Stored data entries

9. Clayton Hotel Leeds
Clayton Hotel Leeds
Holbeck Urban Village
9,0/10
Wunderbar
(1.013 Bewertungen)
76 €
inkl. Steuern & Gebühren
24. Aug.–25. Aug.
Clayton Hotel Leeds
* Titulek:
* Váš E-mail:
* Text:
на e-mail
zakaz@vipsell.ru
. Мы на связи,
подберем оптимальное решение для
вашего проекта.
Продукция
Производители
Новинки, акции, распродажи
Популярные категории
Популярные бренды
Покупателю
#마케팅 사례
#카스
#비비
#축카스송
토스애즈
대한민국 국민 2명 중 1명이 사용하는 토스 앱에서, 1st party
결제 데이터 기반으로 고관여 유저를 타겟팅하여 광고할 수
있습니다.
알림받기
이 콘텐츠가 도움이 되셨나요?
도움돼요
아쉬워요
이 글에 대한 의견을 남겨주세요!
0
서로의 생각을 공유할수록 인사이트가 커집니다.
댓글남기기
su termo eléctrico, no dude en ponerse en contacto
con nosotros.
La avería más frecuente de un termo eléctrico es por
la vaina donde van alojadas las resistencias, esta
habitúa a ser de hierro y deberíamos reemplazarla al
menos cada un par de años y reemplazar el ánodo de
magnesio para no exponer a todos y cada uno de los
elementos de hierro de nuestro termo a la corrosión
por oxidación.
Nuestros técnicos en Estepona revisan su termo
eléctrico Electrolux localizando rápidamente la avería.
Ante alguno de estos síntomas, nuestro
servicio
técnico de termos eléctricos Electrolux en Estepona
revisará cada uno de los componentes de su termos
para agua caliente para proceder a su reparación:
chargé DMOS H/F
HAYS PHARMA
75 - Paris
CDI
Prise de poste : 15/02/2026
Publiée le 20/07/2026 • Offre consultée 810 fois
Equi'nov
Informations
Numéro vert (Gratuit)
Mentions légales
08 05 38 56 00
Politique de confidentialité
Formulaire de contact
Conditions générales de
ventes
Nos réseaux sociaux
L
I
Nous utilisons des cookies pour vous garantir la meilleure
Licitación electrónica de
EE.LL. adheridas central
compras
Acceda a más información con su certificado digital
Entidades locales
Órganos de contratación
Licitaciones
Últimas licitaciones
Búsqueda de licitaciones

== Aim of the task ==
List each line of the records that contains the word "hierro".

== Written response ==
habitúa a ser de hierro y deberíamos reemplazarla al
elementos de hierro de nuestro termo a la corrosión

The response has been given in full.